New Features in Apache Pig 0.8

Posted in programming by squarecog on December 19, 2010

The Pig 0.8 release includes a large number of bug fixes and optimizations, but at the core it is a feature release. It’s been in the works for almost a full year (most of the work on 0.7 was completed by January of 2009, although it took a while to actually get the release out), and the amount of time spent on 0.8 really shows.

I meant to describe these in detail in a series of posts, but it seems blogging regularly is not my forte. This release is so chock-full of great new features, however, that I feel compelled to at least list them. So, behold, in no particular order, a non-exhaustive list of new features I am excited about in Pig 0.8:

  • Support for UDFs in scripting languages
  • This is exactly what it sounds like — if your favorite language has a JVM implementation, it can be used to create Pig UDFs.

    Pig now ships with support for UDFs in Jython, but other languages can be supported by implementing a few interfaces. Details about the Pig UDFs in Python can be found here: http://pig.apache.org/docs/r0.8.0/udf.html#Python+UDFs

    This is the outcome of PIG-928; it was quite a pleasure to watch this develop over time — while most Pig tickets wind up getting worked on by at most one or two people, this turned into a collaboration of quite a few developers, many of them new to the project — Kishore Gopalakrishna’s patch was the initial conversation starter, which was then hacked on or merged into similar work by Woody Anderson, Arnab Nandi, Julien Le Dem, Ashutosh Chauhan and Aniket Mokashi (Aniket deserves an extra shout-out for patiently working to incorporate everyone’s feedback and pushing the patch through the last mile).

  • PigUnit
  • A contribution by Romain Rigaux, PigUnit is exactly what it sounds like — a tool that simplifies the Pig users’ lives by giving them a simple way to unit test Pig scripts.

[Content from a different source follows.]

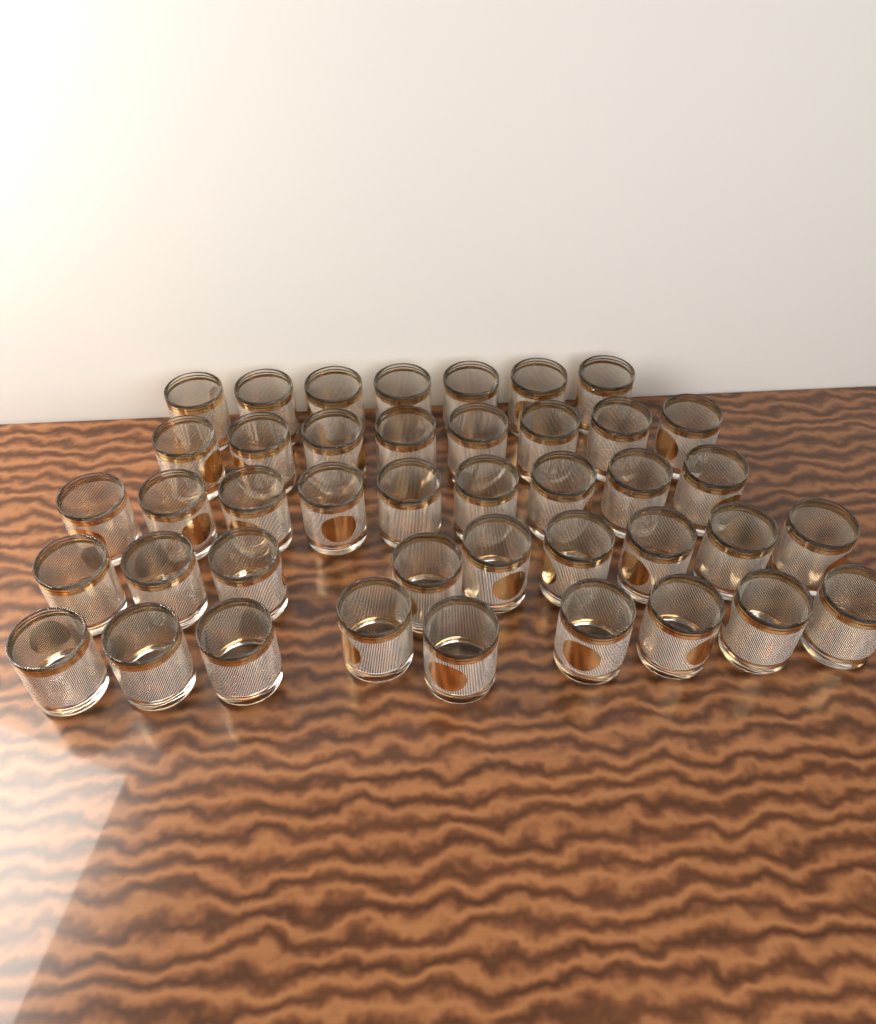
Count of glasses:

    The documentation at http://pig.apache.org/docs/r0.8.0/pigunit.html and the code at http://svn.apache.org/viewvc/pig/trunk/test/org/apache/pig/test/pigunit/TestPigTest.java?view=markup speak for themselves as far as usage.

  • PigStats
  • Pig can now provide much better visibility into what is going on inside a Pig job than it ever did before, thanks to extensive work by Richard Ding (see PIG-1333 and PIG-1478). This feature is a feature in three parts:

    1. Script statistics.
    This is the most easily visible change. At the end of running a script, Pig will output a table with some basic statistics regarding the jobs that it ran. It looks something like this:

    Job Stats (time in seconds):

    JobId Maps Reduces Max
    Alias Feature Outputs
    job_xxx 1654 218 84 6 14 107 87 99 counted_data,
    job_xxx 2 1 9 6 7 13 13 13 ordered_data SAMPLER
    job_xxx 2 1 26 18 22 31 31 31 ordered_data ORDER_BY hdfs://tmp/out,

    This is extremely useful when debugging slow jobs, as you can immediately identify which stages of your script are slow, and correlate the slow Map-Reduce jobs with the actual Pig operators and relations in your script — something that was not trivial before (folks often resorted to setting parallelism to slightly different numbers for every join and group just to figure out which job was doing what. No more of this!)

    2. Data in Job XML

    Pig now inserts several interesting properties into the Hadoop jobs that it generates, including the relations being generated, Pig features being used, and ids of parent Hadoop jobs. This is quite helpful when monitoring a cluster, and is also handy when examining job history using the HadoopJobHistoryLoader , now part of piggybank (use Pig to mine your job history!).

    3. PigRunner API

    The same information that is printed out when Pig runs the script from a command line is available if one uses the Java API to start Pig jobs. If you start a script using the PigRunner.run(String args[], ProgressNotificationListener listener), you will get as a result a PigStats object that gives you access to the job hierarchy, the Hadoop counters from each job, and so on. You can implement the optional ProgressNotificationListener if you want to watch the job as it progresses; the listener will be notified as different component jobs start and finish.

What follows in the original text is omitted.